Ho fatto una breve (e senza valenza statistica) ricerca con genitori e conoscenti anziani: tutti coloro che ho contattato hanno cominciato a lavorare prima dei 25 anni magari cambiando o successivamente smettendo. Ma tutti avevano avuto un lavoro.
Per fare due esempi, mia madre insegnava già mentre faceva l’università; mia suocera è entrata a lavoro (che ha tenuto per tutta la vita) prima dei 20 anni. Storie simili per gli altri. Entro i 28 anni tutti avevano un lavoro stabile.

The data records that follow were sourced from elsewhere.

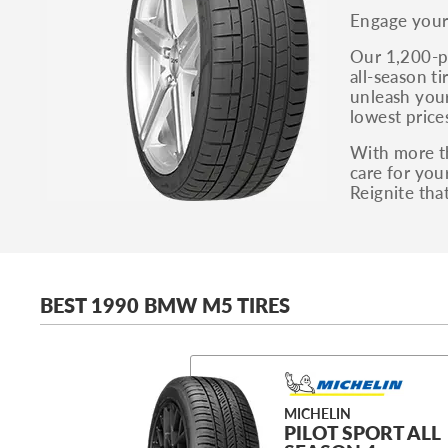
Engage your 
Our 1,200-pl
all-season t
unleash your
lowest price
With more th
care for you
Reignite th
BEST 1990 BMW M5 TIRES
MICHELIN
PILOT SPORT ALL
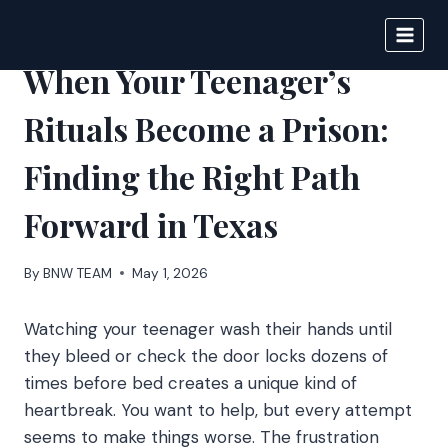
Skip
to
BIGNEWS
content
When Your Teenager’s
Rituals Become a Prison:
Finding the Right Path
Forward in Texas
By
BNW TEAM
May 1, 2026
Watching your teenager wash their hands until
they bleed or check the door locks dozens of
times before bed creates a unique kind of
heartbreak. You want to help, but every attempt
seems to make things worse. The frustration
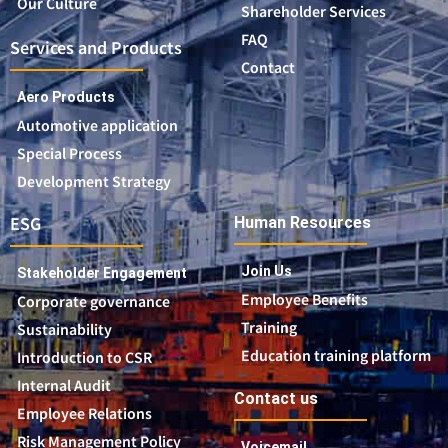
Our Culture
Shareholder Services
FAQ
Services and Products
Contact
Aero Products
Automotive application
Special Process
Development Strategy
ESG
Human Resources
Join Us
Stakeholder Engagement
Employee Benefits
Corporate governance
Training
Sustainability
Education training platform
Introduction to CSR
Internal Audit
Contact us
Employee Relations
Risk Management Policy
Voicemail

Faccio due esempi di donne perché sappiamo che sono una categoria che soffre di più di difficoltà di accesso al mercato del lavoro e che, al tempo, era anche più soggetta ad una cultura di “donna di casa”. Eppure, tutte quelle a cui ho potuto fare una domanda hanno risposto che avevano un lavoro entro i 23 anni. Nessuna valenza statistica, e sono certo che ciascuno possa portare esempi di situazioni molto meno rosee, ma…

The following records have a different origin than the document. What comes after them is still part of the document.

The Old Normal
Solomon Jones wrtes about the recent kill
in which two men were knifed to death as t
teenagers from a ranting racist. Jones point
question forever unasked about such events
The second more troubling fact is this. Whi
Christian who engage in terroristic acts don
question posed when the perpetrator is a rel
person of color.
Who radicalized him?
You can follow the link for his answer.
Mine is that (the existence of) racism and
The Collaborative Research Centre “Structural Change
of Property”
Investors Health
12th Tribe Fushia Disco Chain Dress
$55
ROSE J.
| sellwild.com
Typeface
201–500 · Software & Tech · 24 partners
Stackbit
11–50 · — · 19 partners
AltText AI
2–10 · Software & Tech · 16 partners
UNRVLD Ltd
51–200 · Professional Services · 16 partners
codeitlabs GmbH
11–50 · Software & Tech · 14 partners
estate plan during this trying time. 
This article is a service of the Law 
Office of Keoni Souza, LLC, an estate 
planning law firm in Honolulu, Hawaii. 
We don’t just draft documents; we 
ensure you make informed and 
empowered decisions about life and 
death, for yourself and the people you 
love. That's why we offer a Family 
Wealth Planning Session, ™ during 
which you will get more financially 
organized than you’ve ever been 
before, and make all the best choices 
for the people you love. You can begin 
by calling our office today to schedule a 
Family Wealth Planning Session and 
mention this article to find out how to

Sottolineiamo che la ricerca si occupa di “giovani” con età fino a 35 anni quindi una fascia piuttosto estesa.
Se parliamo di casa stesso discorso: in grande maggioranza c’erano abitazioni di proprietà entro i 30-35 anni. Certo con un mutuo lungo, ma c’erano. E non micro-case.

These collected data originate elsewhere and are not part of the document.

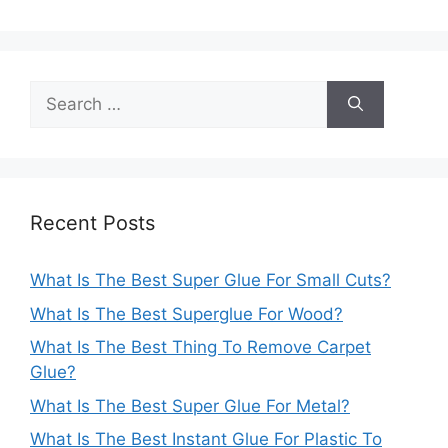
Search
for:
Recent Posts
What Is The Best Super Glue For Small Cuts?
What Is The Best Superglue For Wood?
What Is The Best Thing To Remove Carpet
Glue?
What Is The Best Super Glue For Metal?
What Is The Best Instant Glue For Plastic To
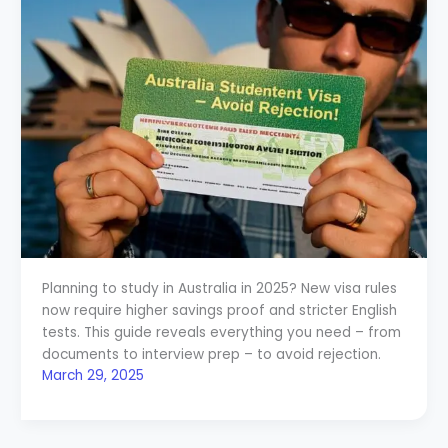
Planning to study in Australia in 2025? New visa rules
now require higher savings proof and stricter English
tests. This guide reveals everything you need – from
documents to interview prep – to avoid rejection.
March 29, 2025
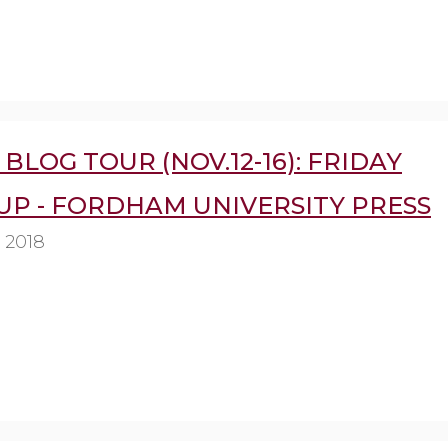
BLOG TOUR (NOV.12-16): FRIDAY
UP - FORDHAM UNIVERSITY PRESS
 2018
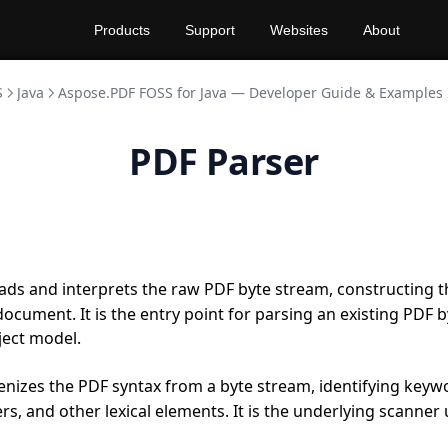
Products
Support
Websites
About
S
Java
Aspose.PDF FOSS for Java — Developer Guide & Examples
PDF Parser
ads and interprets the raw PDF byte stream, constructing 
ocument. It is the entry point for parsing an existing PDF b
ject model.
nizes the PDF syntax from a byte stream, identifying keyw
rs, and other lexical elements. It is the underlying scanner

Perché? Perché c’era un forte sostegno della politica di allora. Gran parte delle case di prima proprietà erano legate ai programmi di “edilizia popolare” che non si rivolgeva solo agli emarginati ma a gran parte della popolazione. La famosa (per i tempi) legge 167. Provate a chiedere a chi ha almeno 70 anni se la conosce per riprova.
Poi la pensione: gran parte delle persone che ho intervistato è andata in pensione con età inferiore ai 60 anni. Taluni con molti anni di contributi (avendo cominciato magari a 20 anni), altri con pochi (usufruendo di “scivoli”, pensioni anticipate e chi più ne ha più ne metta). Gran parte di quelli che ci sono arrivati “verso i 60 anni”, hanno percepito una pensione quasi uguale all’ultimo stipendio.
La stessa ricerca ci dice che per il 44% dei giovani la pensione non è prefigurabile prima dei 70 anni. Appena il 10% di ottimisti immagina di poterci andare a 65 anni. E le aspettative sono per una pensione al di sotto di 1’000,00 €/mese per il 64% del campione contro un 35% che conta di superare i 1’000,00 €/mese.
La disparità di condizioni di vita tra le generazioni è impressionante. Sembra il paragone tra un paese sviluppato e uno in via di sviluppo. E invece quello “in via di sviluppo” era quello del passato e quello “sviluppato” è quello del presente.
La sensazione che se ne ricava è che il paese sia bloccato: incapace di fare ciò che è giusto perché avrebbe un costo (politico e sociale); incapace di sostenere la situazione attuale (le ingiustizie hanno un peso: morale e di opportunità); incapace anche solo di dirsi la verità. Trasciniamo con stanchezza un sistema che non funziona e che, nel frattempo, peggiora.
E quel che è peggio, crediamo alla “compensazione”, pelosa e iniqua, che ricevere assistenza economica dalla generazione che ha assorbito le risorse che sono necessarie per il futuro, renda “giusto” ciò che non lo è. E assistiamo allo spettacolo di “nonni” che rubano il futuro dei “nipoti” (certo senza vera intenzione e premeditazione ma…).